▸ Instructions:
**1)** In the passage on Franz Stock, who officiated at his funeral?
**2)** Write out the part of the passage on Franz Stock starting with "The esplanade in" and going on through "on Stock's grave.".

The seminary of Chartres is praiseworthy for both countries, France as well as Germany. It is very suitable for becoming a sign of understanding and reconciliation.

== Post-war and death ==
From 1945 till 1947, Stock was managing director of the prisoner of war séminaire des barbelés of Chartres. On 14 May 1947, Cardinal Suhard of Paris visited the seminary, which was closed on 5 June 1947. 949 lecturers, priests, brothers and seminarists had been at the seminary. When it was closed, only 369 were still there.

On 16 December 1947, Stock received notification about his appointment as honorary doctor of the University of Freiburg, in Freiburg im Breisgau, Germany. He died unexpectedly on 24 February 1948 at the Hôpital Cochin in Paris. Since he was still considered a POW, very few people were made aware of his death at the time. His funeral was held four days later, at the Saint-Jacques-du-Haut-Pas church in Paris, with Nuncio Roncalli officiating. Only about 12 people accompanied his body to the cemetery of Thiais in Paris.

== Legacy ==
On 15/16 June 1963 his body was transferred to the newly built Church of Saint-Jean-Baptiste in Chartres. On 18 November 1981, in Fulda, during his visit to Germany, Pope John Paul II mentioned the name of Franz Stock along with the names of great saints of German history.
The esplanade in front of the Mémorial de la France combattante has been named the Place Abbé Franz Stock in memory of the care he gave to the condemned prisoners while they were held in Fort Mont Valérien.

On 1 March 1998, the commemoration of the 50th anniversary of his death was held in the Chartres Cathedral. The archbishop of Paris, Cardinal Jean-Marie Lustiger, celebrated Pontifical High Mass in the presence of many French and German bishops, and of René Monory, President of the French Senate and of Helmut Kohl, Chancellor of the Federal Republic of Germany, who, beforehand, had laid down a wreath on Stock's grave.

(Short-answer chart tasks)
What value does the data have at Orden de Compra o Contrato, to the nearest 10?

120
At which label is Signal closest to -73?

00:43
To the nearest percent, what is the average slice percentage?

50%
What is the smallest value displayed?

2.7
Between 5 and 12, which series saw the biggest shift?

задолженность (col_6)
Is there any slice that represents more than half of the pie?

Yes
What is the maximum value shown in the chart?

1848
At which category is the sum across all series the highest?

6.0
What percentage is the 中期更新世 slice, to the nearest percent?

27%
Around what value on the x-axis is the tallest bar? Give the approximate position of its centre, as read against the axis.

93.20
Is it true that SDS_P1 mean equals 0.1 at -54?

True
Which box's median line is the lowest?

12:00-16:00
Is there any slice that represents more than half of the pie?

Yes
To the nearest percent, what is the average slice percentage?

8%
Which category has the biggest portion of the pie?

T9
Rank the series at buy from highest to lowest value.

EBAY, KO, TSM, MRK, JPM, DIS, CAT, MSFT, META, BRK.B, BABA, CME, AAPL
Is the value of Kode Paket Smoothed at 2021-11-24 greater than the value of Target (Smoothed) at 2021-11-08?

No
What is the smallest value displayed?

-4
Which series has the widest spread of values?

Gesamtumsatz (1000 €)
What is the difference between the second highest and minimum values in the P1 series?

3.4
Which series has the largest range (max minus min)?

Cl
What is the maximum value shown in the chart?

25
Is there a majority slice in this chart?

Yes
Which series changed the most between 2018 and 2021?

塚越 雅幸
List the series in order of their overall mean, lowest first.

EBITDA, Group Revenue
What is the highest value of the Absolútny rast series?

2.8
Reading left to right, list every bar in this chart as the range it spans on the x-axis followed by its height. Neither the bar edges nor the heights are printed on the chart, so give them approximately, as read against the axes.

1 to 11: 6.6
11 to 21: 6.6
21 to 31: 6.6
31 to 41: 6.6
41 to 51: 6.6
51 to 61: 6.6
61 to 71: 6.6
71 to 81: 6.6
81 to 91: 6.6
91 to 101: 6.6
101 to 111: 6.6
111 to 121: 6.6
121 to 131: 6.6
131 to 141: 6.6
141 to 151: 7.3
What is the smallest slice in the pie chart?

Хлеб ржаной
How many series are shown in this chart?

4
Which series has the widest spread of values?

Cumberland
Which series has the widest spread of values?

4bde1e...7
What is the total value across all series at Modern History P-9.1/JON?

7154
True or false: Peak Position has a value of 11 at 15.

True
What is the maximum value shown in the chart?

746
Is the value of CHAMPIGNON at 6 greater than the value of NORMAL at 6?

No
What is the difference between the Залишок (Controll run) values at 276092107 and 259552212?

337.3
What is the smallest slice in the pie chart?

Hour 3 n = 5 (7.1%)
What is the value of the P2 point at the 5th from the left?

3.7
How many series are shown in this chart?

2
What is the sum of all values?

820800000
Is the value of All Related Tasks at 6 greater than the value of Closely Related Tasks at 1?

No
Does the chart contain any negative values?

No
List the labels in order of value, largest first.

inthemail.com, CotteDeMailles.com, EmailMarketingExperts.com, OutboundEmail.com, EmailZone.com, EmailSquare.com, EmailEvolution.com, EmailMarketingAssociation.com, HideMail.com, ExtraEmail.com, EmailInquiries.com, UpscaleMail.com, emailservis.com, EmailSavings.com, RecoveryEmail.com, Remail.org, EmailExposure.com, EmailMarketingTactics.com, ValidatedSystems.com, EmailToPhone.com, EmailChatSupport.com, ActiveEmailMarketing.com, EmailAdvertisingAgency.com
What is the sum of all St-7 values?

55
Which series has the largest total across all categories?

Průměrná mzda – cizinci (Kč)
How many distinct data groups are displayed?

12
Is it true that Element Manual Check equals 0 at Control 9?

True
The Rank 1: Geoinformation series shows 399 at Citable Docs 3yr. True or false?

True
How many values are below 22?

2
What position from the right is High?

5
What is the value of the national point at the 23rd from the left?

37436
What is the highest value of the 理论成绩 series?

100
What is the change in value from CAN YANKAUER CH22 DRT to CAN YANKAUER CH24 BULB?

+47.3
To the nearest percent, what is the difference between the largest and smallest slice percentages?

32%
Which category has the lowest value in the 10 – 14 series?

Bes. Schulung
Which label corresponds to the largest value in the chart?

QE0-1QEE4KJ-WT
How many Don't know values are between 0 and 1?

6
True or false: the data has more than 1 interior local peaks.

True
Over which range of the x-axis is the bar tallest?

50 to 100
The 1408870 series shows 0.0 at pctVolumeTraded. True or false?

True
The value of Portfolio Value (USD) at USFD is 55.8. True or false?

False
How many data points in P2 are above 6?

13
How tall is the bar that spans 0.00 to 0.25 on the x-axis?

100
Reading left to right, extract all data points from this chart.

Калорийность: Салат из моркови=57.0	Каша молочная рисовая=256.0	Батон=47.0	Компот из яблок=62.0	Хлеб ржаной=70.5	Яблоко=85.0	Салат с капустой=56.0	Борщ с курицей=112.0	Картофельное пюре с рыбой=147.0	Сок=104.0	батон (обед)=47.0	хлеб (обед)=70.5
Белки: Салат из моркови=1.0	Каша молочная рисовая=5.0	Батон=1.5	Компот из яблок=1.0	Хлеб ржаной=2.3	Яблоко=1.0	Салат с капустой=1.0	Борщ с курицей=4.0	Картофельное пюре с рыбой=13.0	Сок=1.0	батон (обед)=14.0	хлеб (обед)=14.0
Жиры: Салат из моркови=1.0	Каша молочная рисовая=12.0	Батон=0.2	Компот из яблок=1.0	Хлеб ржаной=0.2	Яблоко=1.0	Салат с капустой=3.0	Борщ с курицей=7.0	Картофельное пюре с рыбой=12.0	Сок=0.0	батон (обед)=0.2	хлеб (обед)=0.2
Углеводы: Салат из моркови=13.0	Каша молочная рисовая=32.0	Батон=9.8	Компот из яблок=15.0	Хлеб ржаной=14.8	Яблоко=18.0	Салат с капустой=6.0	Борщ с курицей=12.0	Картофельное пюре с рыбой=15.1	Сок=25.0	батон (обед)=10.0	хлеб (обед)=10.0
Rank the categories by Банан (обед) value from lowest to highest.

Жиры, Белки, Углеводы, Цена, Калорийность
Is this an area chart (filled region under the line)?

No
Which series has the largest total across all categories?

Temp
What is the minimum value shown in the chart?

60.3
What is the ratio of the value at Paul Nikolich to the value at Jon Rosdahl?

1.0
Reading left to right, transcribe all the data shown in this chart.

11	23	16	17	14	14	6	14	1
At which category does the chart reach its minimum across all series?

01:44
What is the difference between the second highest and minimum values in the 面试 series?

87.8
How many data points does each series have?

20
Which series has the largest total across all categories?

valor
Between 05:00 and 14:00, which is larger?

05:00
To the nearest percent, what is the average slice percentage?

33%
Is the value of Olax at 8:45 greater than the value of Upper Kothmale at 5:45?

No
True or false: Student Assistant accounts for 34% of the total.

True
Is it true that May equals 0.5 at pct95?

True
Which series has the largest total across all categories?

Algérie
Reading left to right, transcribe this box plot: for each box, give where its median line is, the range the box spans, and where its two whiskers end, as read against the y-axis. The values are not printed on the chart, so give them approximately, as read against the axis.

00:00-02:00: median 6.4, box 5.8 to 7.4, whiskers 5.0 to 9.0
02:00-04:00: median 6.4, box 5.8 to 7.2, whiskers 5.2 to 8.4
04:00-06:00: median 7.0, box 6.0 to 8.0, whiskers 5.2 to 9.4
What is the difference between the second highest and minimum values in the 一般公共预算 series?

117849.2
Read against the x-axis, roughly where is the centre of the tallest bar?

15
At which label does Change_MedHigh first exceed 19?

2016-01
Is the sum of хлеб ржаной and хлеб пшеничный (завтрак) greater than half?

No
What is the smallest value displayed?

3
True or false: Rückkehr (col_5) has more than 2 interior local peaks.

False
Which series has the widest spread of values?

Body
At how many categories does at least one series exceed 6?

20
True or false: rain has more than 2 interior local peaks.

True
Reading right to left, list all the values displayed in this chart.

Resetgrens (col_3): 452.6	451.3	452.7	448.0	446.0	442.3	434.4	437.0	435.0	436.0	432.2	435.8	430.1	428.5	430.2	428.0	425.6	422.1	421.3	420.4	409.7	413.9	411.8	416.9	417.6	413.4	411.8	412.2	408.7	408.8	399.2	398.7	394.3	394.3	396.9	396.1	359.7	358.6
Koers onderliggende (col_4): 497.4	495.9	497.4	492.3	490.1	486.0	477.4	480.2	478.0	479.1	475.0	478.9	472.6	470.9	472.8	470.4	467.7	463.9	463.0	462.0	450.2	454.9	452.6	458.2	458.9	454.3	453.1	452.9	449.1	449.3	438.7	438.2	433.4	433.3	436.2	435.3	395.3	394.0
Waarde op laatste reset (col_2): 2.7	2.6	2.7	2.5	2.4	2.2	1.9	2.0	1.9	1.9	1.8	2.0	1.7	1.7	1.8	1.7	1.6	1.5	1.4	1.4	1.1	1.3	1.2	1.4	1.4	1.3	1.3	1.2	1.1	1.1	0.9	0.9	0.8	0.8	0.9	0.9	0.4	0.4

▸ Solution set:
**1)** Nuncio Roncalli

**2)**
The esplanade in front of the Mémorial de la France combattante has been named the Place Abbé Franz Stock in memory of the care he gave to the condemned prisoners while they were held in Fort Mont Valérien.

On 1 March 1998, the commemoration of the 50th anniversary of his death was held in the Chartres Cathedral. The archbishop of Paris, Cardinal Jean-Marie Lustiger, celebrated Pontifical High Mass in the presence of many French and German bishops, and of René Monory, President of the French Senate and of Helmut Kohl, Chancellor of the Federal Republic of Germany, who, beforehand, had laid down a wreath on Stock's grave.